§ BRIEF:
What you return must match the entries word for word, minus the pictures.

━━ DATA SHOWN

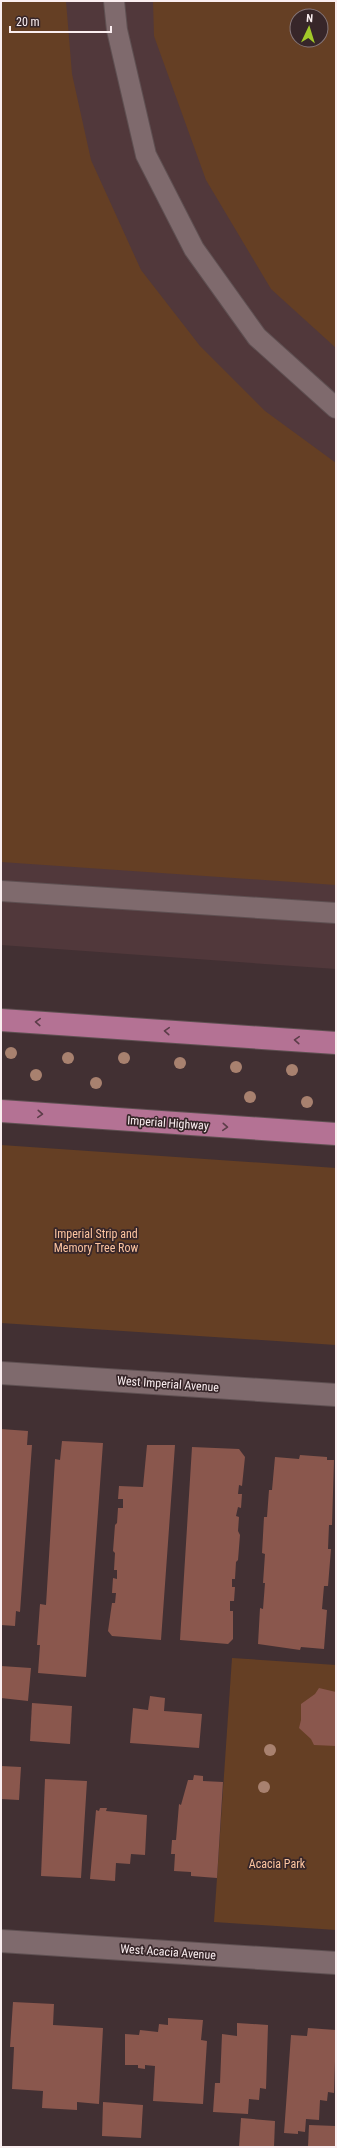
<svg xmlns="http://www.w3.org/2000/svg" width="337" height="2148" viewBox="0 0 337 2148" font-family="'Roboto Condensed',sans-serif">
	<rect width="100%" height="100%" fill="#423033"/>
	<path fill="#51383b" fill-rule="evenodd" d="M1,1H336V969L1,945ZM297,16H321V40H297Z"/>
	<g fill="#653f24" fill-rule="evenodd">
		<path d="M1,1H66L72,74L91,160L141,270L200,346L265,411L336,463V885L1,862Z"/>
		<path d="M153,1H336V348L271,289L206,180L154,36ZM297,16H321V40H297Z"/>
		<path d="M1,1145L336,1168V1345L1,1323Z"/>
		<path d="M232,1658L336,1665V1930L214,1922Z"/>
	</g>
	<g fill="#8a574d">
		<path d="M1,1429L28,1431L27,1445H32L20,1612L16,1611L15,1626L1,1625Z"/>
		<path d="M62,1441L103,1443L86,1677L38,1673L40,1645H37L40,1604L46,1605L55,1459L60,1460Z"/>
		<path d="M147,1445H175L161,1640L112,1636L108,1631L112,1603H115L116,1593H112L113,1578L117,1579V1570H114L115,1553L113,1551L115,1525L117,1523L118,1508H123V1499H118L119,1486L143,1487Z"/>
		<path d="M192,1447L239,1449L245,1457L242,1486L239,1485L238,1494H242L241,1508L238,1507L236,1516L239,1517L238,1531L240,1535L238,1560L236,1562L235,1579H232V1587H235L234,1601H230V1611H233V1639L228,1644L180,1640Z"/>
		<path d="M300,1455L327,1457V1460H334L332,1525H329L328,1549H331L328,1586H324L322,1609L327,1610L324,1649L301,1647L300,1650L258,1644L260,1608L263,1609L265,1583H263L265,1554L262,1553L264,1517H267L269,1490H272L275,1457L299,1459Z"/>
		<path d="M1,1666L31,1668L28,1701L1,1698Z"/>
		<path d="M319,1688L336,1692V1746L314,1745L311,1739L299,1728L301,1720V1704L315,1694Z"/>
		<path d="M150,1696L165,1698L164,1711L202,1714L199,1748L130,1743L133,1708L148,1710Z"/>
		<path d="M32,1703L72,1706L70,1744L30,1741Z"/>
		<path d="M1,1766L21,1767L19,1800L1,1799Z"/>
		<path d="M194,1775L203,1776V1781L223,1782L217,1878L191,1876V1872L174,1871L175,1854H171L172,1840H176L179,1804L181,1805L188,1780H193Z"/>
		<path d="M45,1779L87,1781L81,1878L41,1876Z"/>
		<path d="M100,1808H107L106,1811L147,1815L145,1855L131,1854L130,1864L116,1863L115,1881L90,1879L96,1810L99,1811Z"/>
		<path d="M13,2002L54,2004L53,2025L103,2028L99,2104L77,2102V2110L42,2108L43,2091L12,2089L14,2047H10Z"/>
		<path d="M168,2018L203,2020L201,2040L207,2041L203,2104L153,2101L155,2066L145,2065V2069L138,2068V2065H125V2034L139,2035L140,2030L158,2032L159,2024L168,2025Z"/>
		<path d="M237,2023L268,2025L266,2089L260,2088L259,2100L249,2099L248,2114L213,2112L215,2083H220L222,2034L237,2036Z"/>
		<path d="M308,2028L336,2030L334,2093L328,2092L327,2101L320,2100L319,2120L306,2119L305,2132L298,2131V2134L284,2133L291,2035L307,2036Z"/>
		<path d="M103,2102L143,2105L141,2138L102,2136Z"/>
		<path d="M241,2118L275,2121L274,2147H239Z"/>
		<path d="M309,2125L336,2126V2147H308Z"/>
	</g>
	<g fill="none" stroke-linecap="round" stroke-linejoin="round">
		<g stroke="#5f5052" stroke-width="22">
			<g id="lane">
				<path d="M114,1L117,30L146,155L194,249L257,337L336,408"/>
				<path d="M1,891L336,913"/>
			</g>
		</g>
		<g stroke="#5f5052" stroke-width="24">
			<g id="street">
				<path d="M1,1373L336,1395"/>
				<path d="M1,1941L336,1963"/>
			</g>
		</g>
		<g stroke="#5f5052" stroke-width="24">
			<g id="primary">
				<path d="M1,1020L336,1043"/>
				<path d="M1,1111L336,1134"/>
			</g>
		</g>
		<use href="#lane" stroke="#7f6a6d" stroke-width="20"/>
		<use href="#street" stroke="#7f6a6d" stroke-width="22"/>
		<use href="#primary" stroke="#b47294" stroke-width="22"/>
	</g>
	<g fill="#a8816f">
		<circle cx="11" cy="1053" r="6"/>
		<circle cx="68" cy="1058" r="6"/>
		<circle cx="124" cy="1058" r="6"/>
		<circle cx="180" cy="1063" r="6"/>
		<circle cx="236" cy="1067" r="6"/>
		<circle cx="292" cy="1070" r="6"/>
		<circle cx="36" cy="1075" r="6"/>
		<circle cx="96" cy="1083" r="6"/>
		<circle cx="250" cy="1097" r="6"/>
		<circle cx="307" cy="1102" r="6"/>
		<circle cx="270" cy="1750" r="6"/>
		<circle cx="264" cy="1787" r="6"/>
	</g>
	<defs><path id="oneway-chevron" d="M-2-3.5L2.5 0L-2 3.5" fill="none" stroke-width="1.6" stroke-linecap="round" stroke-linejoin="round"/></defs>
	<g stroke="#5c3d49">
		<use href="#oneway-chevron" transform="translate(38 1022) rotate(-177)"/>
		<use href="#oneway-chevron" transform="translate(167 1031) rotate(-176)"/>
		<use href="#oneway-chevron" transform="translate(297 1040) rotate(-176)"/>
		<use href="#oneway-chevron" transform="translate(40 1114) rotate(4)"/>
		<use href="#oneway-chevron" transform="translate(225 1127) rotate(4)"/>
	</g>
	<g text-anchor="middle" dominant-baseline="central" stroke-width="3.5" stroke-linejoin="round" paint-order="stroke">
		<g font-size="12" fill="#faeef0" stroke="#372629">
			<text transform="translate(168 1123) rotate(4)">Imperial Highway</text>
			<text transform="translate(168 1384) rotate(4)">West Imperial Avenue</text>
			<text transform="translate(168 1952) rotate(4)">West Acacia Avenue</text>
		</g>
		<g font-size="12" fill="#fcc4a0" stroke="#372629">
			<text x="96" y="1234">Imperial Strip and<tspan x="96" dy="14">Memory Tree Row</tspan></text>
			<text x="277" y="1864">Acacia Park</text>
		</g>
	</g>
	<rect width="337" height="2148" fill="none" stroke="#faeef0" stroke-width="4"/>
	<g transform="translate(309 28) rotate(4)"><circle r="19" fill="#372629" stroke="#857679"/>
	<path d="M0-3L7 15L0 10L-7 15Z" fill="#a2c929"/>
	<text y="-6" font-size="11" font-weight="bold" text-anchor="middle" fill="#faeef0">N</text>
	</g>
	<path d="M10 26v6h101v-6" fill="none" stroke="#faeef0" stroke-width="2"/>
	<text x="16" y="26" font-size="12" fill="#faeef0" stroke="#372629" stroke-width="3" paint-order="stroke">20 m</text>
</svg>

━━━━

§ TASK ANSWER:
<svg xmlns="http://www.w3.org/2000/svg" width="337" height="2148" viewBox="0 0 337 2148" font-family="'Roboto Condensed',sans-serif">
	<rect width="100%" height="100%" fill="#423033"/>
	<path fill="#51383b" fill-rule="evenodd" d="M1,1H336V969L1,945ZM297,16H321V40H297Z"/>
	<g fill="#653f24" fill-rule="evenodd">
		<path d="M1,1H66L72,74L91,160L141,270L200,346L265,411L336,463V885L1,862Z"/>
		<path d="M153,1H336V348L271,289L206,180L154,36ZM297,16H321V40H297Z"/>
		<path d="M1,1145L336,1168V1345L1,1323Z"/>
		<path d="M232,1658L336,1665V1930L214,1922Z"/>
	</g>
	<g fill="#8a574d">
		<path d="M1,1429L28,1431L27,1445H32L20,1612L16,1611L15,1626L1,1625Z"/>
		<path d="M62,1441L103,1443L86,1677L38,1673L40,1645H37L40,1604L46,1605L55,1459L60,1460Z"/>
		<path d="M147,1445H175L161,1640L112,1636L108,1631L112,1603H115L116,1593H112L113,1578L117,1579V1570H114L115,1553L113,1551L115,1525L117,1523L118,1508H123V1499H118L119,1486L143,1487Z"/>
		<path d="M192,1447L239,1449L245,1457L242,1486L239,1485L238,1494H242L241,1508L238,1507L236,1516L239,1517L238,1531L240,1535L238,1560L236,1562L235,1579H232V1587H235L234,1601H230V1611H233V1639L228,1644L180,1640Z"/>
		<path d="M300,1455L327,1457V1460H334L332,1525H329L328,1549H331L328,1586H324L322,1609L327,1610L324,1649L301,1647L300,1650L258,1644L260,1608L263,1609L265,1583H263L265,1554L262,1553L264,1517H267L269,1490H272L275,1457L299,1459Z"/>
		<path d="M1,1666L31,1668L28,1701L1,1698Z"/>
		<path d="M319,1688L336,1692V1746L314,1745L311,1739L299,1728L301,1720V1704L315,1694Z"/>
		<path d="M150,1696L165,1698L164,1711L202,1714L199,1748L130,1743L133,1708L148,1710Z"/>
		<path d="M32,1703L72,1706L70,1744L30,1741Z"/>
		<path d="M1,1766L21,1767L19,1800L1,1799Z"/>
		<path d="M194,1775L203,1776V1781L223,1782L217,1878L191,1876V1872L174,1871L175,1854H171L172,1840H176L179,1804L181,1805L188,1780H193Z"/>
		<path d="M45,1779L87,1781L81,1878L41,1876Z"/>
		<path d="M100,1808H107L106,1811L147,1815L145,1855L131,1854L130,1864L116,1863L115,1881L90,1879L96,1810L99,1811Z"/>
		<path d="M13,2002L54,2004L53,2025L103,2028L99,2104L77,2102V2110L42,2108L43,2091L12,2089L14,2047H10Z"/>
		<path d="M168,2018L203,2020L201,2040L207,2041L203,2104L153,2101L155,2066L145,2065V2069L138,2068V2065H125V2034L139,2035L140,2030L158,2032L159,2024L168,2025Z"/>
		<path d="M237,2023L268,2025L266,2089L260,2088L259,2100L249,2099L248,2114L213,2112L215,2083H220L222,2034L237,2036Z"/>
		<path d="M308,2028L336,2030L334,2093L328,2092L327,2101L320,2100L319,2120L306,2119L305,2132L298,2131V2134L284,2133L291,2035L307,2036Z"/>
		<path d="M103,2102L143,2105L141,2138L102,2136Z"/>
		<path d="M241,2118L275,2121L274,2147H239Z"/>
		<path d="M309,2125L336,2126V2147H308Z"/>
	</g>
	<g fill="none" stroke-linecap="round" stroke-linejoin="round">
		<g stroke="#5f5052" stroke-width="22">
			<g id="lane">
				<path d="M114,1L117,30L146,155L194,249L257,337L336,408"/>
				<path d="M1,891L336,913"/>
			</g>
		</g>
		<g stroke="#5f5052" stroke-width="24">
			<g id="street">
				<path d="M1,1373L336,1395"/>
				<path d="M1,1941L336,1963"/>
			</g>
		</g>
		<g stroke="#5f5052" stroke-width="24">
			<g id="primary">
				<path d="M1,1020L336,1043"/>
				<path d="M1,1111L336,1134"/>
			</g>
		</g>
		<use href="#lane" stroke="#7f6a6d" stroke-width="20"/>
		<use href="#street" stroke="#7f6a6d" stroke-width="22"/>
		<use href="#primary" stroke="#b47294" stroke-width="22"/>
	</g>
	<g fill="#a8816f">
		<circle cx="11" cy="1053" r="6"/>
		<circle cx="68" cy="1058" r="6"/>
		<circle cx="124" cy="1058" r="6"/>
		<circle cx="180" cy="1063" r="6"/>
		<circle cx="236" cy="1067" r="6"/>
		<circle cx="292" cy="1070" r="6"/>
		<circle cx="36" cy="1075" r="6"/>
		<circle cx="96" cy="1083" r="6"/>
		<circle cx="250" cy="1097" r="6"/>
		<circle cx="307" cy="1102" r="6"/>
		<circle cx="270" cy="1750" r="6"/>
		<circle cx="264" cy="1787" r="6"/>
	</g>
	<defs><path id="oneway-chevron" d="M-2-3.5L2.5 0L-2 3.5" fill="none" stroke-width="1.6" stroke-linecap="round" stroke-linejoin="round"/></defs>
	<g stroke="#5c3d49">
		<use href="#oneway-chevron" transform="translate(38 1022) rotate(-177)"/>
		<use href="#oneway-chevron" transform="translate(167 1031) rotate(-176)"/>
		<use href="#oneway-chevron" transform="translate(297 1040) rotate(-176)"/>
		<use href="#oneway-chevron" transform="translate(40 1114) rotate(4)"/>
		<use href="#oneway-chevron" transform="translate(225 1127) rotate(4)"/>
	</g>
	<g text-anchor="middle" dominant-baseline="central" stroke-width="3.5" stroke-linejoin="round" paint-order="stroke">
		<g font-size="12" fill="#faeef0" stroke="#372629">
			<text transform="translate(168 1123) rotate(4)">Imperial Highway</text>
			<text transform="translate(168 1384) rotate(4)">West Imperial Avenue</text>
			<text transform="translate(168 1952) rotate(4)">West Acacia Avenue</text>
		</g>
		<g font-size="12" fill="#fcc4a0" stroke="#372629">
			<text x="96" y="1234">Imperial Strip and<tspan x="96" dy="14">Memory Tree Row</tspan></text>
			<text x="277" y="1864">Acacia Park</text>
		</g>
	</g>
	<rect width="337" height="2148" fill="none" stroke="#faeef0" stroke-width="4"/>
	<g transform="translate(309 28) rotate(4)"><circle r="19" fill="#372629" stroke="#857679"/>
	<path d="M0-3L7 15L0 10L-7 15Z" fill="#a2c929"/>
	<text y="-6" font-size="11" font-weight="bold" text-anchor="middle" fill="#faeef0">N</text>
	</g>
	<path d="M10 26v6h101v-6" fill="none" stroke="#faeef0" stroke-width="2"/>
	<text x="16" y="26" font-size="12" fill="#faeef0" stroke="#372629" stroke-width="3" paint-order="stroke">20 m</text>
</svg>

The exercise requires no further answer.